It is amazing how few organizations—and individuals—understand institutional memory—what it is, its value-add and how to use it. So, instead of using it well and wisely, they allow it to be misused to the detriment of the organization.
Perhaps it is easiest to start with what institutional memory is not.
- It is not a person—ever, not even the longest-serving person on your board or staff; it isn’t even a founder
- It is not “We’ve tried that before
- It is not “But that is not how we have always done it.”
So, what is it? It is a collective set of facts and experiences about the evolution of, in this case, an organization. It is a written record that paints a broad brush-stroke picture of the organization’s origins through its lifecycles, up to the present, noting its high and low points and major accomplishments along the way. It is absolutely not the minutia.
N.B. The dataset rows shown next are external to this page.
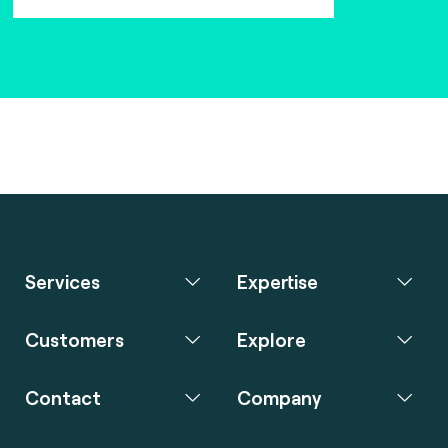
Services
Expertise
Customers
Explore
Contact
Company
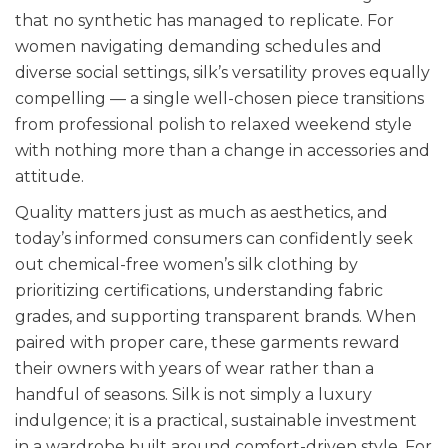
that no synthetic has managed to replicate. For
women navigating demanding schedules and
diverse social settings, silk’s versatility proves equally
compelling — a single well-chosen piece transitions
from professional polish to relaxed weekend style
with nothing more than a change in accessories and
attitude.
Quality matters just as much as aesthetics, and
today’s informed consumers can confidently seek
out chemical-free women’s silk clothing by
prioritizing certifications, understanding fabric
grades, and supporting transparent brands. When
paired with proper care, these garments reward
their owners with years of wear rather than a
handful of seasons. Silk is not simply a luxury
indulgence; it is a practical, sustainable investment
in a wardrobe built around comfort-driven style. For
Nor is it the biased recollection of one or two, but the collectively built story that is added on to with successive generations of the organization’s storytellers. It is the important history that must get shared with new staff, board members and other volunteers so that they can understand where the organization has been, while providing them with a context for determining where the organization still needs to go. It should never be an albatross or restraint, but rather one of many tools for helping to chart the next iteration of the organization—which may look nothing like what it was.
We know that stagnant entities are dying ones, so to think that we do an organization a favor by keeping it firmly locked in its past is a huge mistake. We must have the wisdom (and institutional memory helps here) to know what must be kept from before and what is an interesting part of our past but is no longer relevant to what are and need to be today. In this conversation, it is imperative to identify those items of our past that are the sacred cows and, thus, cannot be touched. But in truth, there are generally very few sacred cows, if any, beyond an organization’s core values. And honestly, if we can touch them, they were not core values to begin with.
If your institutional memory isn’t written down—be it in narrative form or a simple timeline—then capture it immediately. As summer is approaching, this is a great project for a summer intern majoring in journalism, writing or marketing. Arm that intern with a recording device, current contact information for people of the past and send him/her out to collect the data and then write the story. And then keep it updated.
The story of how we got to where we are today—regardless of the shape of today—is invaluable to our present and future. It should not be lost, nor reside in human brains nor be ignored, if properly told. Organizations that accept a false understanding of institutional memory actually discourage progress and innovation, preferring to have their organizations live in the comfort (and only comfortable because it is known) of the past rather than chart a new, unknown and, presumably, better course. I would hope that even founders would want it this way.